Tapi ya, itulah FOMO. Orang cenderung merasa gelisah kalau mereka tidak punya barang yang lagi hype. Sadar atau tidak, ini jadi semacam validasi sosial. "Gue punya nih, lo udah punya belum?"
Di era digital, kita sering kali lupa bahwa mengikuti tren tak selalu perlu. Toh, apa sih untungnya kalau kita punya barang yang sebenarnya belum tentu kita butuhkan?
Penciptanya atau Selebritinya?
Kalau mau mau memberikan acungan jempol, Kasing Lung sebagai pencipta Labubu patut diacungi jempol. Dari sudut pandang seni, karakter Labubu yang terinspirasi monster mitologi Nordic ini memang punya daya tarik tersendiri. Namun apakah popularitasnya di Indonesia lebih karena keunikan desainnya, atau justru karena faktor selebriti yang mempromosikan?
Kayaknya sih yang kedua. Karena jujur saja, tak banyak yang tahu tentang karya Kasing Lung sebelum Lisa Blackpink "mengenalkan" Labubu ke dunia. Jadi, apakah ini lebih tentang karyanya atau selebriti yang pegang karyanya?

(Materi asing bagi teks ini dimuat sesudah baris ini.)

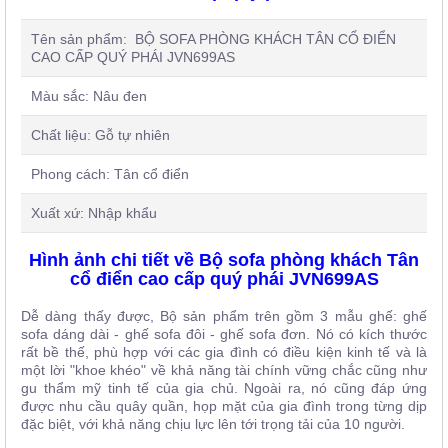
Tên sản phẩm: BỘ SOFA PHÒNG KHÁCH TÂN CỔ ĐIỂN
CAO CẤP QUÝ PHÁI JVN699AS
Màu sắc: Nâu đen
Chất liệu: Gỗ tự nhiên
Phong cách: Tân cổ điển
Xuất xứ: Nhập khẩu
Hình ảnh chi tiết về Bộ sofa phòng khách Tân
cổ điển cao cấp quý phái JVN699AS
Dễ dàng thấy được, Bộ sản phẩm trên gồm 3 mẫu ghế: ghế
sofa dáng dài - ghế sofa đôi - ghế sofa đơn. Nó có kích thước
rất bề thế, phù hợp với các gia đình có điều kiện kinh tế và là
một lời "khoe khéo" về khả năng tài chính vững chắc cũng như
gu thẩm mỹ tinh tế của gia chủ. Ngoài ra, nó cũng đáp ứng
được nhu cầu quây quần, họp mặt của gia đình trong từng dịp
đặc biệt, với khả năng chịu lực lên tới trọng tải của 10 người.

Layakkah Antre Demi Sebuah Produk Viral?
Pada akhirnya tren seperti ini akan datang dan pergi. Hari ini orang-orang sibuk antre buat Labubu, besok mungkin boneka lain yang jadi viral. Itu sudah bagian dari siklus tren yang terus berubah.
Tapi yang perlu kita tanyakan ke diri sendiri, apakah benar-benar layak buat menghabiskan waktu, uang, dan tenaga demi barang yang nantinya bakal lebih mudah didapat? Atau ini cuma soal kepuasan sesaat buat mengejar validasi sosial?
Buat saya, tren ini lebih ke FOMO. Orang-orang takut ketinggalan, padahal sebenarnya mereka bisa sabar dan menunggu stok baru datang tanpa harus terjebak di antrean panjang.